Die Wochen auf See werden dennoch hart. "Mehr als zwei Stunden am Stück werden wir selten schlafen", erwartet Herrmann. Dazu kommen die körperlichen Anstrengungen zu zweit. Und die wenig leckere gefriergetrocknete Nahrung, die mit heißem Wasser aufgebrüht wird. "Außerdem müssen wir beide uns ja auch vertragen", sagte Herrmann und lachte. Schließlich seien er und Breymaier gleichberechtigte Skipper an Bord. Ein Novum in der Segelgeschichte. "Wir werden uns also bei jeder Entscheidung einigen müssen." Insgesamt seien die drei Monate auf See "eine große mentale und logistische Herausforderung". Alles müsse bis ins kleinste Detail durchgeplant sein. "Denn uns dürfen weder die Vorräte ausgehen noch die Ersatzteile oder gar Strom oder Gas." Und Unterstützung gebe es auf See nicht. Hinzu komme der Umgang mit der Yacht vom Typ Open60. "Diese Schiffe sind mit Spitzengeschwindigkeiten von über 30 Knoten unheimlich schnell, und deshalb muss die Crew bei Manövern höllisch aufpassen."

Angst vor den Gefahren auf hoher See hat er nicht. "Nein, das habe ich noch nie gehabt", so der 29-Jährige schlicht. "Das Leben auf See ist doch nicht per se gefährlicher als an Land." Seine Sorge sei vor allem eine andere: "Ich möchte um jeden Preis das Schiff heil zurückbringen. "Denn darin steckt die jahrelange Arbeit meines Team, und die möchte ich nicht zerstören." Ganz zu schweigen von der Chance auf eine gute Platzierung.

Herrmann segelt seit seiner frühesten Kindheit. "Mein Vater hat mich immer mitgenommen", sagte er. Später saß er dann allein im Optimisten, der Klasse der Jüngsten. Es folgten Regatten in verschiedenen Jollenklassen, bis Herrmann die Hochseesegelei für sich entdeckte. Bereits zweimal überquerte er den Atlantik.
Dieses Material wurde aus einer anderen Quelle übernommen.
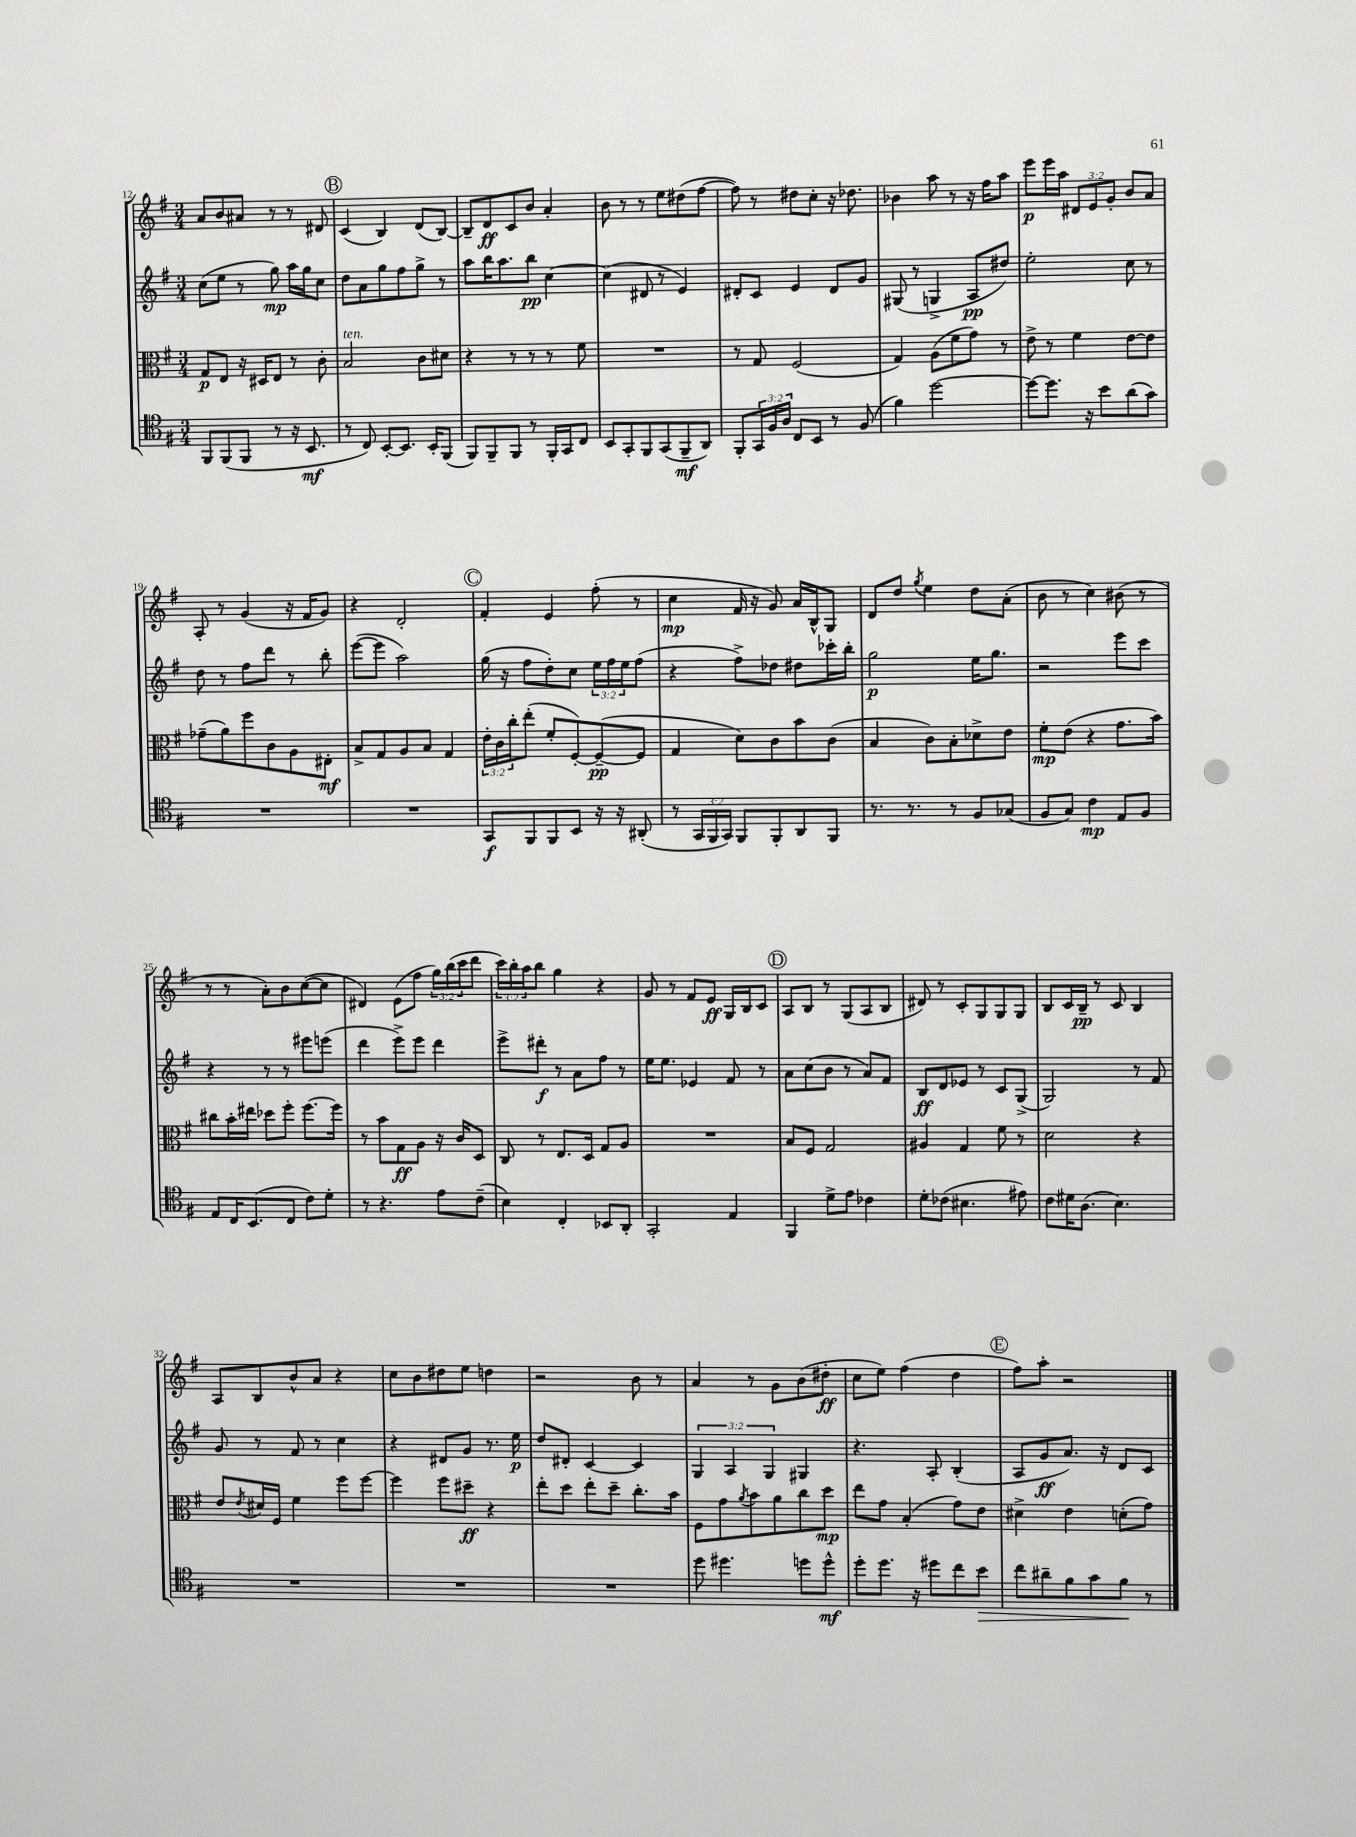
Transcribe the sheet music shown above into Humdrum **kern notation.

**kern	**dynam	**kern	**dynam	**kern	**dynam	**kern	**dynam
*part4	*part4	*part3	*part3	*part2	*part2	*part1	*part1
*staff4	*staff4	*staff3	*staff3	*staff2	*staff2	*staff1	*staff1
*clefC4	*	*clefC3	*	*clefG2	*	*clefG2	*
*k[f#]	*	*k[f#]	*	*k[f#]	*	*k[f#]	*
*M3/4	*	*M3/4	*	*M3/4	*	*M3/4	*
=12	=12	=12	=12	=12	=12	=12	=12
8FF#/L	.	8G/L	p	(8cc\L	.	8a/L	.
(8FF#/	.	8E/J	.	8ee\J	.	8b/	.
8FF#/J	.	16r	.	8r	.	8a#X/J	.
.	.	16D#X/KL	.	.	.	.	.
8r	.	8E/J	.	8gg\)	mp	8r	.
16r	.	8r	.	16aa\LL	.	8r	.
8.BB/	mf	.	.	16gg\J	.	.	.
.	.	8c'\	.	8cc\J	.	8d#X/	.
!!LO:REH:place=s1:t=B
=13	=13	=13	=13	=13	=13	=13	=13
!	!	!LO:TX:a:i:t=ten.	!	!	!	!	!
8r	.	2B/	.	8dd\L	.	(4c/	.
8C/)	.	.	.	8a\	.	.	.
[8BB'/L	.	.	.	8gg\	.	4B/)	.
8.BB/J]	.	.	.	8ff#\	.	.	.
.	.	8c\L	.	8gg^\J	.	(8d/L	.
16BB'/KL	.	.	.	.	.	.	.
(8FF#/J	.	8d#X\J	.	8r	.	[8B/J)	.
=14	=14	=14	=14	=14	=14	=14	=14
8FF#/L)	.	4r	.	8aa\L	.	8B~/L]	.
8FF#~/	.	.	.	16bb\K	.	8d/	ff
.	.	.	.	8.aa\	.	.	.
8FF#/J	.	8r	.	.	.	8c/	.
8r	.	8r	.	8bb\J	pp	8b/J	.
16FF#'/LL	.	8r	.	[4cc\	.	4a'/	.
16GG/J	.	.	.	.	.	.	.
8C/J	.	8f#\	.	.	.	.	.
=15	=15	=15	=15	=15	=15	=15	=15
8BB/L	.	2.r	.	(4cc\]	.	8b\	.
8GG'/	.	.	.	.	.	8r	.
8FF#/	.	.	.	8d#X/	.	8r	.
(8GG/	.	.	.	8r	.	8ee\L	.
8FF#~/	mf	.	.	4e/)	.	(8dd#X\	.
8AA/J)	.	.	.	.	.	[8ff#\J	.
=16	=16	=16	=16	=16	=16	=16	=16
8FF#'/L	.	8r	.	8d#X'/L	.	8ff#\])	.
24GG/L	.	8G/	.	8c/J	.	8r	.
24F#/	.	.	.	.	.	.	.
24A/JJ	.	.	.	.	.	.	.
8C/L	.	(2F#/	.	4e/	.	8dd#X\L	.
8BB/J	.	.	.	.	.	8cc'\J	.
8r	.	.	.	8d#/L	.	16r	.
.	.	.	.	.	.	8.dd-X\	.
(8F#/	.	.	.	8g/J	.	.	.
=17	=17	=17	=17	=17	=17	=17	=17
4f#\)	.	4G/)	.	(8G#X/	.	4b-X\	.
.	.	.	.	8r	.	.	.
[2dd\	.	(8A\L	.	4Gn^/	.	8aa\	.
.	.	8f#\	.	.	.	8r	.
.	.	8g\J)	.	8A/L	pp	16r	.
.	.	.	.	.	.	16ff#\KL	.
.	.	8r	.	8dd#X/J)	.	8aa\J	.
=18	=18	=18	=18	=18	=18	=18	=18
8dd\L_	.	8e^\	.	2ee'\	.	8eee\L	p
8.dd\J]	.	8r	.	.	.	16eee\L	.
.	.	.	.	.	.	16aa\JJ	.
.	.	4f#\	.	.	.	12d#X/L	.
16r	.	.	.	.	.	.	.
.	.	.	.	.	.	12e/	.
8b\L	.	.	.	.	.	.	.
.	.	.	.	.	.	12g'/J	.
(8a\	.	[8e\L	.	8cc\	.	8b/L	.
8g\J)	.	8e\J]	.	8r	.	8a/J	.
!!LO:LB:g=z
=19	=19	=19	=19	=19	=19	=19	=19
2.r	.	(8g-X~\L	.	8dd\	.	8A'/	.
.	.	8a\)	.	8r	.	8r	.
.	.	8ff#\	.	8ff#\L	.	(4g/	.
.	.	8c\	.	8ddd\J	.	.	.
.	.	8A\	.	8r	.	16r	.
.	.	.	.	.	.	16f#/KL	.
.	.	8E#X'\J	mf	8bb'\	.	8g/J)	.
=20	=20	=20	=20	=20	=20	=20	=20
2.r	.	8B^/L	.	([8eee\L	.	4r	.
.	.	8G/	.	8eee\J]	.	.	.
.	.	8A/	.	2aa\)	.	2d'/	.
.	.	8B/J	.	.	.	.	.
.	.	4G/	.	.	.	.	.
!!LO:REH:place=s1:t=C
=21	=21	=21	=21	=21	=21	=21	=21
8GG/L	f	24e'\LL	.	(16gg\	.	4f#'/	.
.	.	24c\	.	.	.	.	.
.	.	.	.	16r	.	.	.
.	.	24cc'\J	.	.	.	.	.
8FF#/	.	(8ee'\J	.	8ff#\L	.	.	.
8FF#/	.	8f#'/L	.	8dd'\)	.	4e/	.
8BB/J	.	[8F#'/)	.	8cc\J	.	.	.
16r	.	(8F#~/_	pp	24ee\LL	.	(8ff#'\	.
.	.	.	.	24ff#\	.	.	.
16r	.	.	.	.	.	.	.
.	.	.	.	24ee\J	.	.	.
(8AA#X'/	.	8F#/J]	.	(8ff#\J	.	8r	.
=22	=22	=22	=22	=22	=22	=22	=22
8r	.	4G/	.	4r	.	4cc\	mp
24GG/LL	.	.	.	.	.	.	.
24FF#/	.	.	.	.	.	.	.
24GG/JJ)	.	.	.	.	.	.	.
8FF#/L	.	8d\L)	.	8ff#^\L)	.	16f#/	.
.	.	.	.	.	.	16r	.
8FF#'/	.	8c\	.	8dd-X\J	.	8g/)	.
8AA/	.	8b\	.	8dd#X\L	.	16a/LL	.
.	.	.	.	.	.	16B^^/J	.
8FF#/J	.	(8c\J	.	16ccc-X'\L	.	8G/J	.
.	.	.	.	16bb'\JJ	.	.	.
=23	=23	=23	=23	=23	=23	=23	=23
8.r	.	4B/	.	2gg\	p	8d/L	.
.	.	.	.	.	.	8dd/J	.
8.r	.	.	.	.	.	.	.
.	.	.	.	.	.	8qgg/	.
.	.	8c\L)	.	.	.	4ee\	.
8r	.	8B'\	.	.	.	.	.
8F#/L	.	8d-X^\	.	16ee\KL	.	8dd\L	.
.	.	.	.	8.gg\J	.	.	.
(8G-X/J	.	8e\J	.	.	.	(8a'\J	.
=24	=24	=24	=24	=24	=24	=24	=24
8F#/L	.	8f#'\L	mp	2r	.	8b\	.
8G/J)	.	(8e\J	.	.	.	8r	.
4c\	mp	4r	.	.	.	4cc\)	.
8E/L	.	8.g\L	.	8eee\L	.	(8b#X\	.
8F#/J	.	.	.	8ccc\J	.	8r	.
.	.	16b\Jk)	.	.	.	.	.
!!LO:LB:g=z
=25	=25	=25	=25	=25	=25	=25	=25
8E/L	.	8cc#X\L	.	4r	.	8r	.
16C/K	.	16b'\L	.	.	.	8r	.
(8.BB/	.	16ee#X\JJ	.	.	.	.	.
.	.	8dd-X\L	.	8r	.	8a'\L)	.
8C/J	.	8ff#'\J	.	8r	.	8b\	.
8c\L)	.	[8.ff#\L	.	8eee#X\L	.	([8cc\	.
8d'\J	.	.	.	(8eeen\J	.	8cc\J]	.
.	.	16ff#\Jk]	.	.	.	.	.
=26	=26	=26	=26	=26	=26	=26	=26
8r	.	8r	.	4ddd\	.	4d#X/)	.
4.r	.	8b\L	.	.	.	.	.
.	.	8G\	ff	8eee^\L)	.	(8e\L	.
.	.	8A\J	.	8eee\J	.	8ff#\J	.
8e\L	.	16r	.	4ddd\	.	24gg\LL)	.
.	.	.	.	.	.	(24bb\	.
.	.	16c/KL	.	.	.	.	.
.	.	.	.	.	.	24ccc\J	.
(8c~\J	.	8D/J	.	.	.	8ddd\J	.
=27	=27	=27	=27	=27	=27	=27	=27
4B\)	.	8C/	.	8eee^\L	.	24ccc\LL)	.
.	.	.	.	.	.	24bb'\	.
.	.	.	.	.	.	24aa\J	.
.	.	8r	.	8ddd#X'\J	f	8bb\J	.
4C'/	.	8.E/L	.	8r	.	4gg\	.
.	.	.	.	8a\L	.	.	.
.	.	16D/Jk	.	.	.	.	.
8BB-X/L	.	8G/L	.	8ff#\J	.	4r	.
8AA'/J	.	8A/J	.	8r	.	.	.
=28	=28	=28	=28	=28	=28	=28	=28
2GG'/	.	2.r	.	16ee\KL	.	8g/	.
.	.	.	.	8.ee\J	.	.	.
.	.	.	.	.	.	8r	.
.	.	.	.	4e-X/	.	8f#/L	.
.	.	.	.	.	.	8e/J	ff
4E/	.	.	.	8f#/	.	16G/LL	.
.	.	.	.	.	.	16B/J	.
.	.	.	.	8r	.	8c/J	.
!!LO:REH:place=s1:t=D
=29	=29	=29	=29	=29	=29	=29	=29
4FF#/	.	8B/L	.	8a\L	.	8A/L	.
.	.	8F#/J	.	(8cc\	.	8B/J	.
8d^\L	.	2G/	.	8b\J	.	8r	.
8e\J	.	.	.	8r	.	(8G/L	.
4c-X\	.	.	.	8a/L)	.	8A/	.
.	.	.	.	8f#/J	.	8B/J	.
=30	=30	=30	=30	=30	=30	=30	=30
8d'\L	.	4A#X/	.	8B/L	ff	8d#X/)	.
(8c-X\J	.	.	.	8d/	.	8r	.
4.B#X\	.	4G/	.	8e-X/J	.	8c'/L	.
.	.	.	.	8r	.	8G/	.
.	.	8f#\	.	8c/L	.	8G/	.
8e#X\)	.	8r	.	(8G^/J	.	8G/J	.
=31	=31	=31	=31	=31	=31	=31	=31
8c\L	.	2d\	.	2G/)	.	8B/L	.
16d#X\K	.	.	.	.	.	16c/L	.
(8.A\J	.	.	.	.	.	16B~/JJ	pp
.	.	.	.	.	.	8r	.
4.B\)	.	.	.	.	.	8c/	.
.	.	4r	.	8r	.	4B/	.
.	.	.	.	8f#/	.	.	.
!!LO:LB:g=z
=32	=32	=32	=32	=32	=32	=32	=32
2.r	.	8e/L	.	8g/	.	8A/L	.
.	.	8qe/	.	.	.	.	.
.	.	16d#X/L	.	8r	.	8B/	.
.	.	16F#/JJ	.	.	.	.	.
.	.	4f#\	.	8f#/	.	8b^^/	.
.	.	.	.	8r	.	8a/J	.
.	.	8ff#\L	.	4cc\	.	4r	.
.	.	[8ff#\J	.	.	.	.	.
=33	=33	=33	=33	=33	=33	=33	=33
2.r	.	4ff#\]	.	4r	.	8cc\L	.
.	.	.	.	.	.	8b\	.
.	.	8ff#\L	.	8d#X/L	.	8dd#X\	.
.	.	8dd#X~\J	ff	8g/J	.	8ee\J	.
.	.	4r	.	8.r	.	4ddn\	.
.	.	.	.	16ee\	p	.	.
=34	=34	=34	=34	=34	=34	=34	=34
2.r	.	8ee'\L	.	8dd/L	.	2r	.
.	.	8dd\J	.	8d#X'/J	.	.	.
.	.	8ee'\L	.	[4c/	.	.	.
.	.	8dd~\J	.	.	.	.	.
.	.	8.cc'\L	.	4c/]	.	8b\	.
.	.	.	.	.	.	8r	.
.	.	16b\Jk	.	.	.	.	.
=35	=35	=35	=35	=35	=35	=35	=35
8dd\	.	8F#\L	.	6G/	.	4a/	.
4.dd#X\	.	8g\	.	.	.	.	.
.	.	.	.	6A/	.	.	.
.	.	8qa/	.	.	.	.	.
.	.	8b\	.	.	.	8r	.
.	.	.	.	6G/	.	.	.
.	.	8a\	.	.	.	8g\L	.
8ddn\L	.	8cc\	.	4G#X/	.	(8b\	.
8dd^^\J	mf	8dd\J	mp	.	.	8dd#X'\J	ff
=36	=36	=36	=36	=36	=36	=36	=36
8dd'\L	.	8ee\L	.	4.r	.	8cc\L	.
8.dd\J	.	8g\J	.	.	.	8ee\J)	.
.	.	(4B'/	.	.	.	(4ff#\	.
16r	.	.	.	.	.	.	.
8dd#X\L	.	.	.	8A'/	.	.	.
8cc\	.	8g\L)	.	(4B'/	.	4dd\	.
!	!LO:HP:b	!	!	!	!	!	!
8b\J	>	8e\J	.	.	.	.	.
!!LO:REH:place=s1:t=E
=37	=37	=37	=37	=37	=37	=37	=37
8cc\L	.	4d#X^\	.	8A/L	.	8ff#\L)	.
8a#X~\	.	.	.	8g/	ff	8aa'\J	.
8f#\	.	4e\	.	8.a/J)	.	2r	.
8g\	.	.	.	.	.	.	.
.	.	.	.	16r	.	.	.
8f#\J	.	(8dn'\L	.	8d/L	.	.	.
8r	]	8g\J)	.	8c/J	.	.	.
==	==	==	==	==	==	==	==
*-	*-	*-	*-	*-	*-	*-	*-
Einmal allein in einem winzigen, 6,50 Meter langen Boot im Rahmen der Minitransat-Regatta von Frankreich nach Brasilien. Im Jahr 2009 siegte Herrmann, der Ökonomie studiert hat, dann zusammen mit dem Hamburger Felix Oehme beim Portimão Global Ocean Race, einer Regatta, die in fünf Etappen und 35 000 Seemeilen um die Welt ging.

All diese Extremwettfahrten dienten für Herrmann allerdings vor allem einem Zweck: der Vorbereitung auf sein größtes Projekt, die Vendée Globe 2012, bei der er allein um die Welt segeln will. Damit wäre Herrmann der erste deutsche Teilnehmer bei der härtesten Einhand-Regatta der Welt. "Dank dieses Rennens habe ich vielleicht die Chance, mir in der Szene einen Namen zu machen, um mir meinen größten Traum zu verwirklichen."